Monolog Diri (1)

by - Oktober 29, 2022

 


Saya sudah bekerja lagi. Karena ini pekerjaan satu-satunya yang saya bisa, ya saya harus menjalaninya meski bagaimanapun. Sekalipun saya tidak terlalu mencintainya.

Sudah sangat lama saya punya pikiran untuk mencari pekerjaan lain yang lebih menjanjikan. Pekerjaan yang lebih bisa saya kendalikan semacam menulis. Tetapi menemukan pekerjaan yang semacam itu sangat butuh waktu. Sebuah keahlian tertentu tidak bisa diraih hanya dengan satu dua bulan belajar. Perlu bertahun-tahun. Bahkan mungkin hanya untuk sekadar menguasai dasarnya dulu.

Jadi selama dua minggu ini, pikiran saya ngawang sekali. Bingung mau menyentuh apa. Sejauh ini yang saya sentuh lagi dan lagi adalah gawai. Bercakap dengan kenalan baru di ige lalu selesai.

Pada akhirnya saya menemukan kebosanan lagi. Saya bosan dengan rutinitas yang begitu monoton, konsisten lagi. Sebagai manusia, saya senantiasa menginginakan pengalaman yang baru, menantang, dan seru. Bukan bertemu lagi dengan kebosanan demi kebosanan.

Pekerjaan saya sekarang sudah tidak bisa dipegang lagi. Saya butuh plan lain. Saya masih meragukan menulis untuk dijadikan sebagai sebuah profesi. Rasanya sulit. Untuk konsisten menulis di blog selama dua kali seminggu saja tertatih-tatih. Bagaimana kalau sudah bersinggungan dengan deadline.

Intinya detik ini saya bingung mau melakukan apa. Sebenarnya saya menulis semacam ini juga sangat bosan. Karena saya sudah melakukannya beratus-ratus kali. Tapi karena tidak ada pilihan, ya saya menulis saja seperti sedang berbicara dengan diri sendiri. Saya menulis saja semua tulisan ini tanpa banyak pikir. Semakin mikir semakin tidak bisa menghasilkan apa-apa.

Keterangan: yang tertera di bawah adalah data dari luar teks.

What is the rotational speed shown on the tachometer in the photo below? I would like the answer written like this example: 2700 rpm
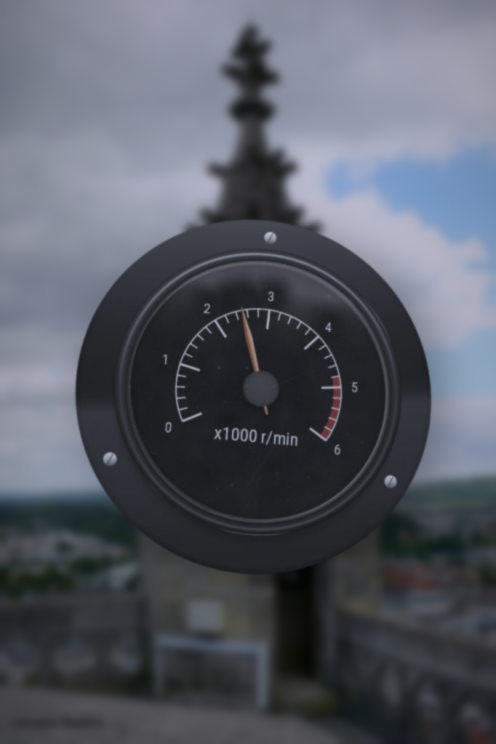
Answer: 2500 rpm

Kemarin saya sedang mencoba menjebak diri sendiri untuk berada dalam situasi produktif. Saya ingin membaca lagi, karenanya saya kemudian membeli satu novel di Shopee. Saya juga berpikir untuk membeli sepatu agar saya merasa punya tanggung jawab untuk lari pagi. Tapi saya masih tunda keinginan itu setelah saya mengecek dompet dan mendapati bahwa uang saya hanya tersisa sekian ribu. Saya belum dapat pemasukan paten lagi setelah pekerjaan juga tersendat.

Ya begitulah. Akhirnya beginilah yang terjadi. Saya tidak tahu bagaimana semesta bekerja. Saya dengan kepribadian saya semacam ini entah akan jadi apa. Juga orang lain. Orang yang tidak punya pilihan memang patutnya berjalan apa adanya. Tidak neko dan kudu nrimo. Kalau tidak, ya buka jalan lain sebisanya. Kalau tidak bisa juga tidak mengapa.